Innovation and Entrepreneurship
Case Study: Educational Toys from MexicoPublished: April 28, 2010
It was a rainy summer afternoon in July 2009. Marcela Huet, Ibó Angulo, Hilda Diaz and Laura Cortés were having lattés at Café Punta del Cielo in Mexico City. The four of them had been working together for several years as partners in their toy business, Jugaré, but they had different ideas as to what strategies were needed to help their business grow. They would have to make some important decisions in the coming months.
The Birth of an Idea
In February 2004, this same group of women was celebrating Huet's baby shower. Huet had just resigned from her full-time marketing job. Now she wanted to start a new venture with her closest friends, Angulo, Diaz and Cortés. The four women -- all in their late twenties and the mothers of infants and toddlers -- began meeting regularly to discuss what type of business they could launch. They realized that the available toys on the market did not encourage children's creativity, and that no other firms were designing toys that inspired imaginative play. Angulo's mother had a store location in the La Condesa neighborhood that had been vacant for some time. Situated near downtown Mexico City, La Condesa is one of the most fashionable neighborhoods in the city, full of high-end shops, bars and restaurants. The store's location there would be a good fit for the business.

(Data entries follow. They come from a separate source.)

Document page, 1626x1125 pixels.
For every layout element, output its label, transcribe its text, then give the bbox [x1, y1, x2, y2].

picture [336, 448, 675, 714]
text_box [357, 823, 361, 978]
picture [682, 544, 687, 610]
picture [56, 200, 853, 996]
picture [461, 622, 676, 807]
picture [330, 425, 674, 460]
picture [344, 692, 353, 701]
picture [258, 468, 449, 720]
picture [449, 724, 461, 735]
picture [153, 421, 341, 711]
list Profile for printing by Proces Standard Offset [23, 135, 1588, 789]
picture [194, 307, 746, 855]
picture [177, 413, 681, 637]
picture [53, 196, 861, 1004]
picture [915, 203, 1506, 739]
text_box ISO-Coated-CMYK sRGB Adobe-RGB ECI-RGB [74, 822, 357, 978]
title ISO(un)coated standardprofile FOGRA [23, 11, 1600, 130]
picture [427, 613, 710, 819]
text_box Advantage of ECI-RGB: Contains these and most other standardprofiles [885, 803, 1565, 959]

Angulo and Diaz, both designers, developed several ideas for the first kits. Cortés, a business administrator, initiated a production plan to manufacture the toys. Huet, a marketing specialist, was in charge of remodeling the store. The adventure began with an initial investment of US$20,000 ($5,000 from each entrepreneur). The living rooms of their respective homes became the workshops where a dozen of each of the 12 different kits were manufactured. By December 8, 2005, Jugaré's first store opened its doors as a new "Place to Grow Playing."
The entrepreneurs expected to bring in US$1,200 in the first month. But in the first week of operation, they made US$800 and had almost no products left. The owners were already experiencing the costs of not being able to meet market demands. Realizing they needed to make more toys, faster, they moved production to a room located next to the store and assembled the kits themselves, as fast as possible. Exhausted by January, they decided to hire a saleswoman to be in charge of the store, and two other women as production assistants.

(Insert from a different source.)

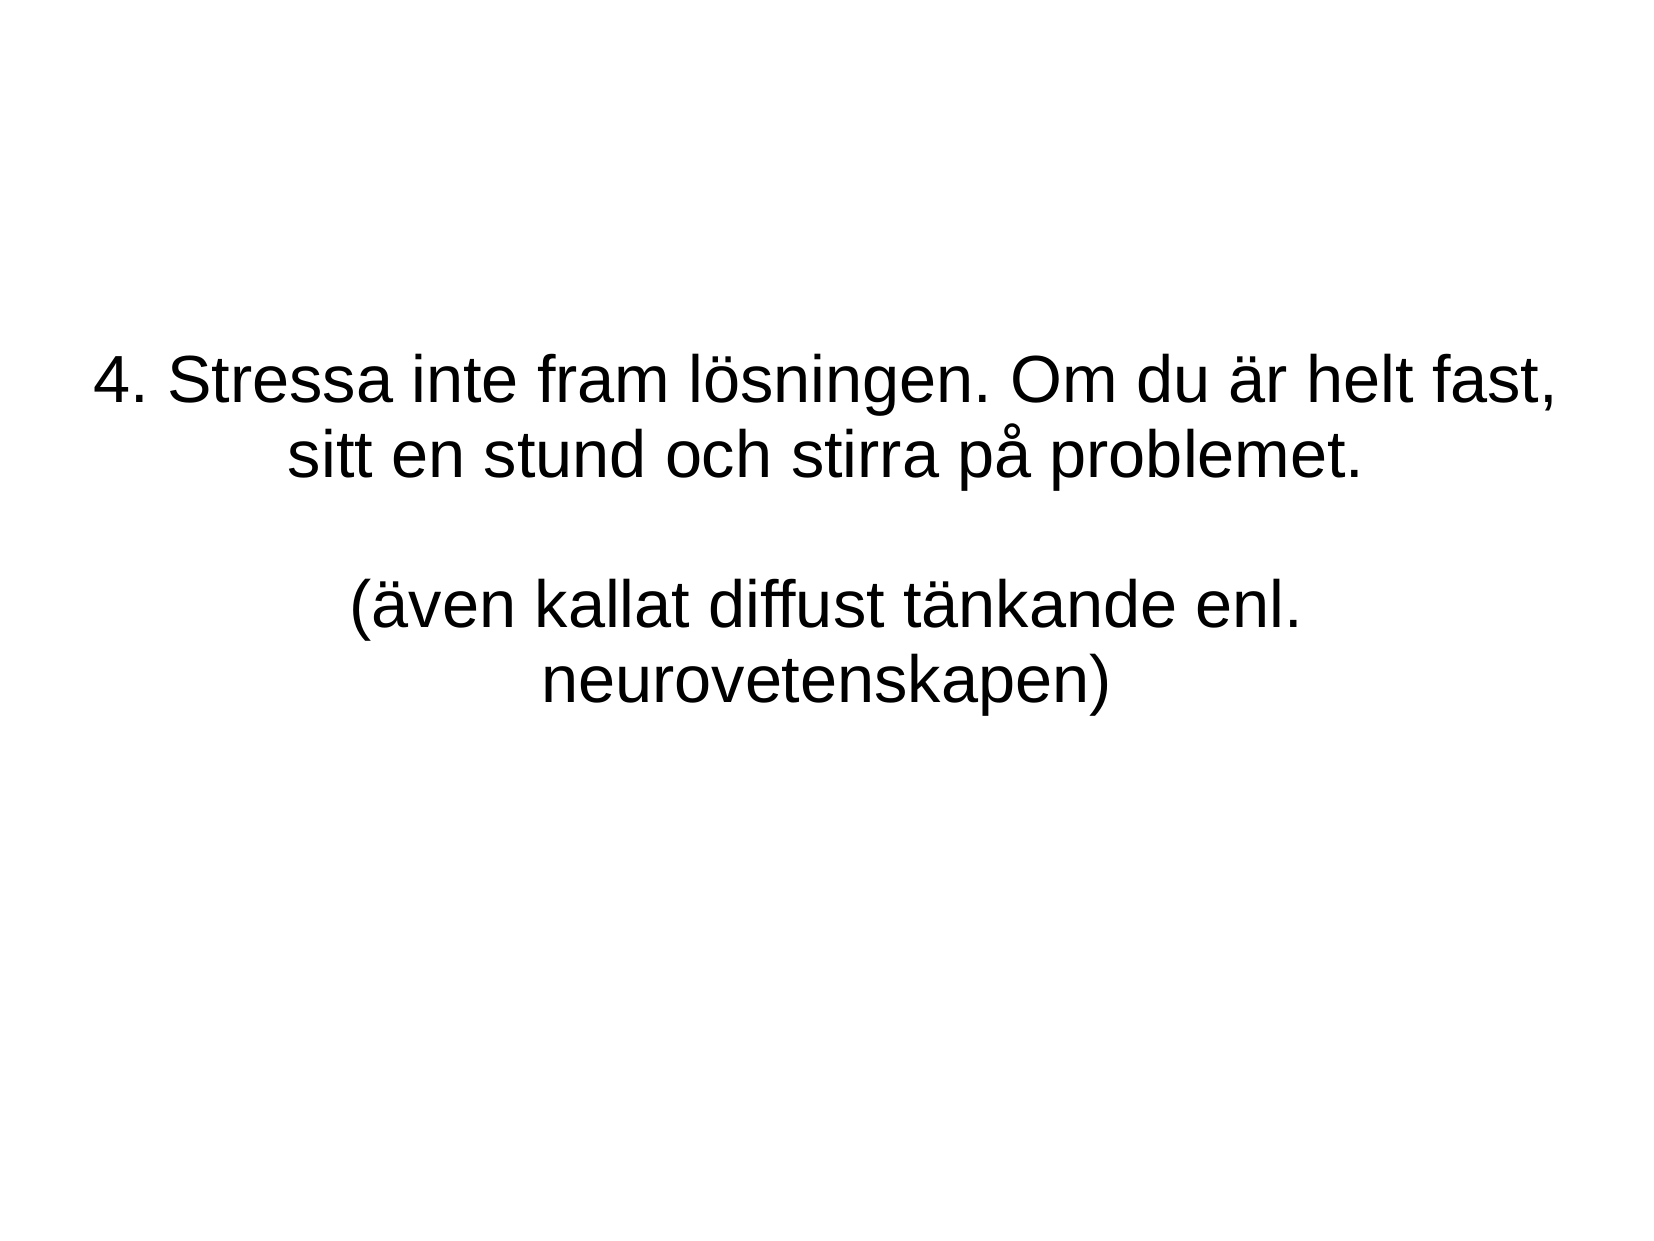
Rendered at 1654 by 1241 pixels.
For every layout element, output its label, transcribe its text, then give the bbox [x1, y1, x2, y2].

Overwhelming market acceptance gave them the confidence to start expanding their catalogue of toy kits. In the first 18 months of operation, they were able to offer 80 different products. Jugaré's kits are designed for upper class children between 3 and 12 years old whose mothers are concerned about the overuse of electronic games and are looking for alternative means for playing and learning. Moreover, because the owner's own toys were not suitable for children under three, they introduced new ones -- for all ages -- from other brands. Now, approximately 80% of the items offered in their stores are Jugaré products and the remaining are other brand products.
The idea that was born at Huet's baby shower turned out to be so successful that investors were now interested in franchising the business model. The four entrepreneurs knew that Jugaré needed to expand, but they wanted to keep control of the Jugaré brand as well as the production of toys. At the same time, they lacked the money to open a new store on their own. They decided to create three different legal entities; one for the workshop, one for the La Condesa store and the registered brand of Jugaré, and a third entity that allowed for the opening of new stores with new capital investors.
The Strategy for Growth
The entrepreneurs are now deciding the best growth strategy for the future of the company. One option is franchising. On the plus side, it could allow a fast expansion all over the country, without any additional equity; in addition, any risk associated with the growth would be shared with the franchisees. On the negative side, the owners have not yet put together all the documentation needed to franchise, such as business plans, training and operation manuals, and management procedures that will help maintain the current stores' high quality.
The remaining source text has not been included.